Towards Low Latency Multi-viewpoint 360° Interactive Video: A Multimodal Deep Reinforcement Learning Approach
Haitian Pang,Cong Zhang,Fangxin Wang,Jiangchuan Liu,Lifeng Sun
DOI: https://doi.org/10.1109/infocom.2019.8737395
2019-01-01
Abstract:Recently, the fusion of 360° video and multi-viewpoint video, called multi-viewpoint (MVP) 360° interactive video, has emerged and created much more immersive and interactive user experience, but calls for a low latency solution to request the high-definition contents. Such viewing-related features as head movement have been recently studied, but several key issues still need to be addressed.
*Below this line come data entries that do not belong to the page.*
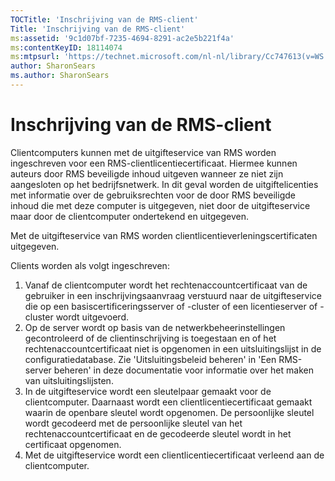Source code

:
 ```yaml
---
TOCTitle: 'Inschrijving van de RMS-client'
Title: 'Inschrijving van de RMS-client'
ms:assetid: '9c1d07bf-7235-4694-8291-ac2e5b221f4a'
ms:contentKeyID: 18114074
ms:mtpsurl: 'https://technet.microsoft.com/nl-nl/library/Cc747613(v=WS.10)'
author: SharonSears
ms.author: SharonSears
---
```


Inschrijving van de RMS-client
==============================

Clientcomputers kunnen met de uitgifteservice van RMS worden ingeschreven voor een RMS-clientlicentiecertificaat. Hiermee kunnen auteurs door RMS beveiligde inhoud uitgeven wanneer ze niet zijn aangesloten op het bedrijfsnetwerk. In dit geval worden de uitgiftelicenties met informatie over de gebruiksrechten voor de door RMS beveiligde inhoud die met deze computer is uitgegeven, niet door de uitgifteservice maar door de clientcomputer ondertekend en uitgegeven.

Met de uitgifteservice van RMS worden clientlicentieverleningscertificaten uitgegeven.

Clients worden als volgt ingeschreven:

1.  Vanaf de clientcomputer wordt het rechtenaccountcertificaat van de gebruiker in een inschrijvingsaanvraag verstuurd naar de uitgifteservice die op een basiscertificeringsserver of -cluster of een licentieserver of -cluster wordt uitgevoerd.
2.  Op de server wordt op basis van de netwerkbeheerinstellingen gecontroleerd of de clientinschrijving is toegestaan en of het rechtenaccountcertificaat niet is opgenomen in een uitsluitingslijst in de configuratiedatabase. Zie 'Uitsluitingsbeleid beheren' in 'Een RMS-server beheren' in deze documentatie voor informatie over het maken van uitsluitingslijsten.
3.  In de uitgifteservice wordt een sleutelpaar gemaakt voor de clientcomputer. Daarnaast wordt een clientlicentiecertificaat gemaakt waarin de openbare sleutel wordt opgenomen. De persoonlijke sleutel wordt gecodeerd met de persoonlijke sleutel van het rechtenaccountcertificaat en de gecodeerde sleutel wordt in het certificaat opgenomen.
4.  Met de uitgifteservice wordt een clientlicentiecertificaat verleend aan de clientcomputer.

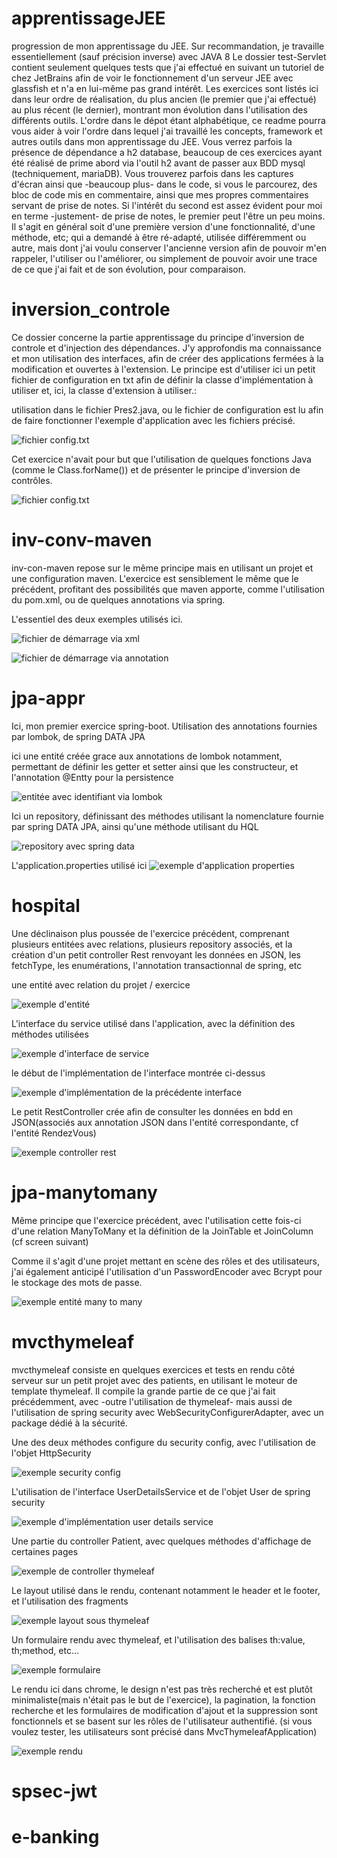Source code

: # apprentissageJEE
progression de mon apprentissage du JEE. Sur recommandation, je travaille essentiellement (sauf précision inverse) avec JAVA 8
Le dossier test-Servlet contient seulement quelques tests que j'ai effectué en suivant un tutoriel de chez JetBrains afin de voir le fonctionnement 
d'un serveur JEE avec glassfish et n'a en lui-même pas grand intérêt.
Les exercices sont listés ici dans leur ordre de réalisation, du plus ancien (le premier que j'ai effectué) au plus récent (le dernier), 
montrant mon évolution dans l'utilisation des différents outils. L'ordre dans le dépot étant alphabétique, ce readme pourra vous aider à voir l'ordre 
dans lequel j'ai travaillé les concepts, framework et autres outils dans mon apprentissage du JEE.
Vous verrez parfois la présence de dépendance a h2 database, beaucoup de ces exercices ayant été réalisé de prime abord 
via l'outil h2 avant de passer aux BDD mysql (techniquement, mariaDB).
Vous trouverez parfois dans les captures d'écran ainsi que -beaucoup plus- dans le code, si vous le parcourez, des bloc de code 
mis en commentaire, ainsi que mes propres commentaires servant de prise de notes.
Si l'intérêt du second est assez évident pour moi en terme -justement- de prise de notes, le premier peut l'être un peu moins.
Il s'agit en général soit d'une première version d'une fonctionnalité, d'une méthode, etc; qui a demandé à être ré-adapté, utilisée différemment
ou autre, mais dont j'ai voulu conserver l'ancienne version afin de pouvoir m'en rappeler, l'utiliser ou l'améliorer, ou simplement de pouvoir avoir une trace
de ce que j'ai fait et de son évolution, pour comparaison.

# inversion_controle
Ce dossier concerne la partie apprentissage du principe d'inversion de controle et d'injection des dépendances. 
J'y approfondis ma connaissance et mon utilisation des interfaces, afin de créer des applications fermées à la modification et ouvertes à l'extension.
Le principe est d'utiliser ici un petit fichier de configuration en txt afin de définir la classe d'implémentation à utiliser et, ici, la classe d'extension à utiliser.:

utilisation dans le fichier Pres2.java, ou le fichier de configuration est lu afin de faire fonctionner l'exemple d'application avec les fichiers précisé.

![fichier config.txt](assets/capture_configtxt.PNG)

Cet exercice n'avait pour but que l'utilisation de quelques fonctions Java (comme le Class.forName()) et de présenter le principe d'inversion de contrôles.

![fichier config.txt](assets/capture_inv_conv.PNG)

# inv-conv-maven
inv-con-maven repose sur le même principe mais en utilisant un projet et une configuration maven.
L'exercice est sensiblement le même que le précédent, profitant des possibilités que maven apporte, comme l'utilisation du pom.xml, ou de quelques annotations via spring.

L'essentiel des deux exemples utilisés ici.

![fichier de démarrage via xml](assets/capture_inv_conv_maven.PNG)

![fichier de démarrage via annotation](assets/capture_inv_conv_maven_annot.PNG)

# jpa-appr
Ici, mon premier exercice spring-boot. Utilisation des annotations fournies par lombok, de spring DATA JPA

ici une entité créée grace aux annotations de lombok notamment, permettant de définir les getter et setter ainsi que les constructeur, et l'annotation @Entty pour la persistence

![entitée avec identifiant via lombok](assets/capture_jpaapp_entite.PNG)

Ici un repository, définissant des méthodes utilisant la nomenclature fournie par spring DATA JPA, ainsi qu'une méthode utilisant du HQL

![repository avec spring data](assets/capture_jpaapp_repository.PNG)

L'application.properties utilisé ici
![exemple d'application properties](assets/capture_jpaapp_appproperties.PNG)


# hospital
Une déclinaison plus poussée de l'exercice précédent, comprenant plusieurs entitées avec relations, plusieurs repository associés, et la création d'un
petit controller Rest renvoyant les données en JSON, les fetchType, les enumérations, l'annotation transactionnal de spring, etc

une entité avec relation du projet / exercice

![exemple d'entité](assets/capture_hospital_entity.PNG)

L'interface du service utilisé dans l'application, avec la définition des méthodes utilisées

![exemple d'interface de service](assets/capture_hospital_interface_service.PNG)

le début de l'implémentation de l'interface montrée ci-dessus

![exemple d'implémentation de la précédente interface](assets/capture_hospital_interface_service_impl.PNG)

Le petit RestController crée afin de consulter les données en bdd en JSON(associés aux annotation JSON dans l'entité 
correspondante, cf l'entité RendezVous)

![exemple controller rest](assets/capture_hospital_restcontroller.PNG)

# jpa-manytomany
Même principe que l'exercice précédent, avec l'utilisation cette fois-ci d'une relation ManyToMany et la définition de la JoinTable et JoinColumn (cf screen suivant)

Comme il s'agit d'une projet mettant en scène des rôles et des utilisateurs, j'ai également anticipé l'utilisation d'un PasswordEncoder avec Bcrypt pour le stockage des mots de passe.

![exemple entité many to many](assets/capture_jpamanytomany_entite.PNG)

# mvcthymeleaf
mvcthymeleaf consiste en quelques exercices et tests en rendu côté serveur sur un petit projet avec des patients, en utilisant le moteur de template thymeleaf.
Il compile la grande partie de ce que j'ai fait précédemment, avec -outre l'utilisation de thymeleaf- mais aussi de l'utilisation de spring security avec 
WebSecurityConfigurerAdapter, avec un package dédié à la sécurité.

Une des deux méthodes configure du security config, avec l'utilisation de l'objet HttpSecurity

![exemple security config](assets/capture_mvcthymeleaf_securityconfig.PNG)

L'utilisation de l'interface UserDetailsService et de l'objet User de spring security

![exemple d'implémentation user details service ](assets/capture_mvcthymeleaf_userserviceimpl.PNG)

Une partie du controller Patient, avec quelques méthodes d'affichage de certaines pages

![exemple de controller thymeleaf](assets/capture_mvcthymeleaf_controller.PNG)

Le layout utilisé dans le rendu, contenant notamment le header et le footer, et l'utilisation des fragments

![exemple layout sous thymeleaf](assets/capture_mvcthymeleaf_layout.PNG)

Un formulaire rendu avec thymeleaf, et l'utilisation des balises th:value, th;method, etc...

![exemple formulaire](assets/capture_mvcthymeleaf_formulaire.PNG)

Le rendu ici dans chrome, le design n'est pas très recherché et est plutôt minimaliste(mais n'était pas le but de l'exercice), la pagination, la fonction recherche
et les formulaires de modification d'ajout et la suppression sont fonctionnels et se basent sur les rôles de l'utilisateur authentifié.
(si vous voulez tester, les utilisateurs sont précisé dans MvcThymeleafApplication)

![exemple rendu](assets/capture_mvcthymeleaf_rendu.PNG)

# spsec-jwt

# e-banking
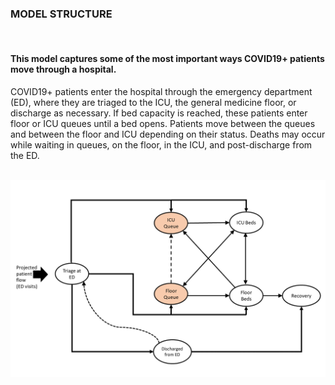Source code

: ### **MODEL STRUCTURE**

<br/>

#### **This model captures some of the most important ways COVID19+ patients move through a hospital.**

COVID19+ patients enter the hospital through the emergency department (ED), where they are triaged to the ICU, the general medicine
floor, or discharge as necessary.  If bed capacity is reached, these patients enter floor or ICU queues until a bed opens.  Patients 
move between the queues and between the floor and ICU depending on their status.  Deaths may occur while waiting in queues, on the floor,
in the ICU, and post-discharge from the ED.  

<br/>

<img src="Modelstructure1.png" width="700">

<br/>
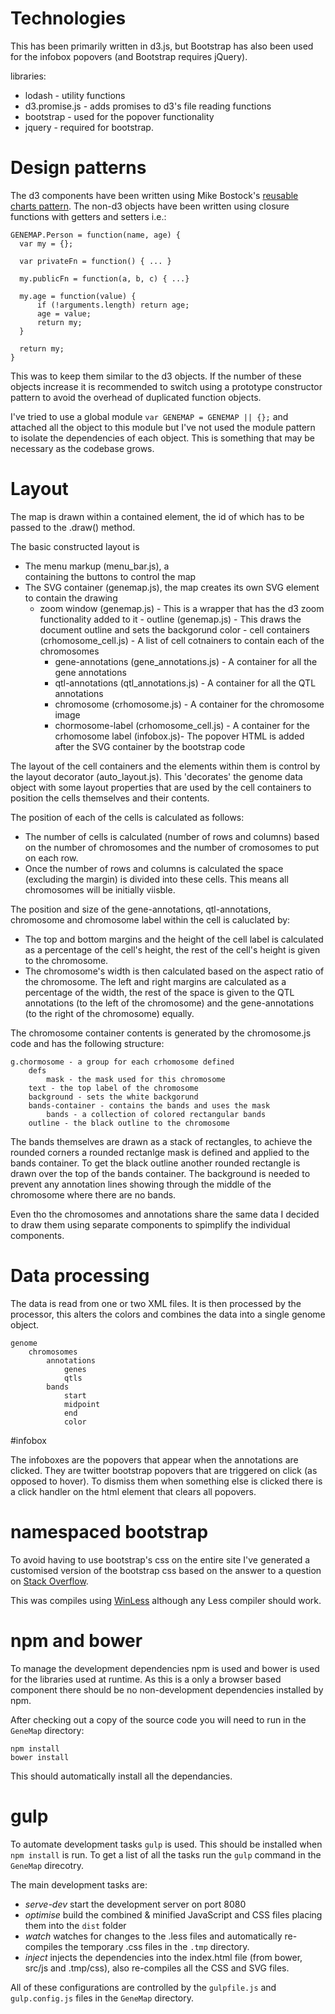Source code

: # Technologies

This has been primarily written in d3.js, but Bootstrap has also been used for the infobox popovers (and Bootstrap requires jQuery).

libraries:
 * lodash - utility functions
 * d3.promise.js - adds promises to d3's file reading functions
 * bootstrap - used for the popover functionality
 * jquery - required for bootstrap.

# Design patterns

The d3 components have been written using Mike Bostock's [reusable charts pattern](https://bost.ocks.org/mike/chart/). The non-d3 objects have been written using closure functions with getters and setters i.e.:

	GENEMAP.Person = function(name, age) {
	  var my = {};

	  var privateFn = function() { ... }

	  my.publicFn = function(a, b, c) { ...}

	  my.age = function(value) {
		  if (!arguments.length) return age;
		  age = value;
		  return my;
	  }

	  return my;	  
	}

This was to keep them similar to the d3 objects. If the number of these objects increase it is recommended to switch using a prototype constructor pattern to avoid the overhead of duplicated function objects.

I've tried to use a global module `var GENEMAP = GENEMAP || {};` and attached all the object to this module but I've not used the module pattern to isolate the dependencies of each object. This is something that may be necessary as the codebase grows.


# Layout

The map is drawn within a contained element, the id of which has to be passed to the .draw() method.

The basic constructed layout is
   - The menu markup (menu_bar.js), a <div> containing the buttons to control the map
   - The SVG container (genemap.js), the map creates its own SVG element to contain the drawing
	    - zoom window (genemap.js) - This is a wrapper that has the d3 zoom functionality added to it
			  - outline (genemap.js) - This draws the document outline and sets the backgorund color
			  - cell containers (crhomosome_cell.js) - A list of cell cotnainers to contain each of the chromosomes
          - gene-annotations (gene_annotations.js) - A container for all the gene annotations
          - qtl-annotations (qtl_annotations.js) - A container for all the QTL annotations
          - chromosome (crhomosome.js) - A container for the chromosome image
          - chormosome-label (crhomosome_cell.js) - A container for the crhomosome label
	<popover markup> (infobox.js)- The popover HTML is added after the SVG container by the bootstrap code

The layout of the cell containers and the elements within them is control by the layout decorator (auto_layout.js).
This 'decorates' the genome data object with some layout properties that are used by the cell containers to position the cells themselves and their contents.

The position of each of the cells is calculated as follows:
 - The number of cells is calculated (number of rows and columns) based on the number of chromosomes and the number of cromosomes to put on each row.
 - Once the number of rows and columns is calculated the space (excluding the margin) is divided into these cells. This means all chromosomes will be initially viisble.

The position and size of the gene-annotations, qtl-annotations, chromosome and chromosome label within the cell is caluclated by:
 - The top and bottom margins and the height of the cell label is calculated as a percentage of the cell's height, the rest of the cell's height is given to the chromosome.
 - The chromosome's width is then calculated based on the aspect ratio of the chromosome. The left and right margins are calculated as a percentage of the width, the rest of the space is given to the QTL annotations (to the left of the chromosome) and the gene-annotations (to the right of the chromosome) equally.

The chromosome container contents is generated by the chromosome.js code and has the following structure:

	g.chormosome - a group for each crhomosome defined
		defs
			mask - the mask used for this chromosome
		text - the top label of the chromosome
		background - sets the white backgorund
		bands-container - contains the bands and uses the mask
			bands - a collection of colored rectangular bands
		outline - the black outline to the chromosome

The bands themselves are drawn as a stack of rectangles, to achieve the rounded corners a rounded rectanlge mask is defined and applied to the bands container. To get the black outline another rounded rectangle is drawn over the top of the bands container. The background is needed to prevent any annotation lines showing through the middle of the chromosome where there are no bands.

Even tho the chromosomes and annotations share the same data I decided to draw them using separate components to spimplify the individual components.

# Data processing

The data is read from one or two XML files.
It is then processed by the processor, this alters the colors and combines the data into a single genome object.

	genome
		chromosomes
			annotations
				genes
				qtls
			bands
				start
				midpoint
				end
				color

#infobox

The infoboxes are the popovers that appear when the annotations are clicked. They are twitter bootstrap popovers that are triggered on click (as opposed to hover). To dismiss them when something else is clicked there is a click handler on the html element that clears all popovers.

# namespaced bootstrap

To avoid having to use bootstrap's css on the entire site I've generated a customised version of the bootstrap css based on the answer to a question on [Stack Overflow](http://stackoverflow.com/questions/13966259/how-to-namespace-twitter-bootstrap-so-styles-dont-conflict).

This was compiles using [WinLess](http://winless.org/) although any Less compiler should work.

# npm and bower

To manage the development dependencies npm is used and bower is used for the libraries used at runtime. As this is a only a browser based component there should be no non-development dependencies installed by npm.

After checking out a copy of the source code you will need to run in the `GeneMap` directory:

    npm install
    bower install

This should automatically install all the dependancies.

# gulp

To automate development tasks `gulp` is used. This should be installed when `npm install` is run. To get a list of all the tasks run the `gulp` command in the `GeneMap` direcotry.

The main development tasks are:
 * *serve-dev* start the development server on port 8080
 * *optimise* build the combined & minified JavaScript and CSS files placing them into the `dist` folder
 * *watch* watches for changes to the .less files and automatically re-compiles the temporary .css files in the `.tmp` directory.
 * *inject* injects the dependencies into the index.html file (from bower, src/js and .tmp/css), also re-compiles all the CSS and SVG files.

 All of these configurations are controlled by the `gulpfile.js` and `gulp.config.js` files in the `GeneMap` directory.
On the viewer side, it is not clear how to effectively integrate different types of viewing-related features. At the session level, questions such as how to optimize the video quality under dynamic networking conditions and how to build an end-to-end mapping between these features and the quality selection remain to be answered. The solutions to these questions are further complicated given the many practical challenges, e.g., incomplete feature extraction and inaccurate prediction.This paper presents an architecture, called iView, to address the aforementioned issues in an MVP 360° interactive video scenario. To fully understand the viewing-related features and provide a one-step solution, we advocate multimodal learning and deep reinforcement learning in the design. iView intelligently determines video quality and reduces the latency without pre-programmed models or assumptions. We have evaluated iView with multiple real-world video and network datasets. The results showed that our solution effectively utilizes the features of video frames, networking throughput, head movements, and viewpoint selections, achieving at least 27.2%, 15.4%, and 2.8% improvements on the three video datasets, respectively, compared with several state-of-the-art methods.